● **WORK TO COMPLETE**
In the listing below, find the line that contains "совершенно определенной целью со" and the line that contains "мы обязаны Попову. Оно было в ско". Quote both and every line between them, exactly, and nothing more.
###
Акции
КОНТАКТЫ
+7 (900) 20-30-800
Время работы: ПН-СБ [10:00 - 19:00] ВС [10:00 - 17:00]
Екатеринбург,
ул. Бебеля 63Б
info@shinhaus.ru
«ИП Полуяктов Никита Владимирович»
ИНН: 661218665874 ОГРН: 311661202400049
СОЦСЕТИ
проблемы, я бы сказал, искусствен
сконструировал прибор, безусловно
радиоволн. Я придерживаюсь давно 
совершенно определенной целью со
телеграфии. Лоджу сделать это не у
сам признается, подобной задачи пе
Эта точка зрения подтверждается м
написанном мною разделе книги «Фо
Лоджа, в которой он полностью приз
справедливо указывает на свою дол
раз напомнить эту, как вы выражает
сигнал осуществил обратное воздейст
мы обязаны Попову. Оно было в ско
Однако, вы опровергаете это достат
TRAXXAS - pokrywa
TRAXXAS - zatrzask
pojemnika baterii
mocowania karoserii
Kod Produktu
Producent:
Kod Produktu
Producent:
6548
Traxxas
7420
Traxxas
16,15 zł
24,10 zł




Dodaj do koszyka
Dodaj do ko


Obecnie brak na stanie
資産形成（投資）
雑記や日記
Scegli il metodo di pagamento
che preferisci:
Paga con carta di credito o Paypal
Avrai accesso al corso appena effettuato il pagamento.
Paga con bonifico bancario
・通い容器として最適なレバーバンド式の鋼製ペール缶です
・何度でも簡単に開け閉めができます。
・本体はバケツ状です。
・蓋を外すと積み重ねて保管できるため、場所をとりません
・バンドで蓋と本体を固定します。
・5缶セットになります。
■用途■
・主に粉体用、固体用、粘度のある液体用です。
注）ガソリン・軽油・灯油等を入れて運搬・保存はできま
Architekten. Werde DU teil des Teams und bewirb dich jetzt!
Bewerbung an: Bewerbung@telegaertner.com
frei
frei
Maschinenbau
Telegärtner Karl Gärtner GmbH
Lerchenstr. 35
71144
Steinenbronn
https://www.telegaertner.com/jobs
###
● **SOLUTION FOR THIS PROBLEM**
совершенно определенной целью со
телеграфии. Лоджу сделать это не у
сам признается, подобной задачи пе
Эта точка зрения подтверждается м
написанном мною разделе книги «Фо
Лоджа, в которой он полностью приз
справедливо указывает на свою дол
раз напомнить эту, как вы выражает
сигнал осуществил обратное воздейст
мы обязаны Попову. Оно было в ско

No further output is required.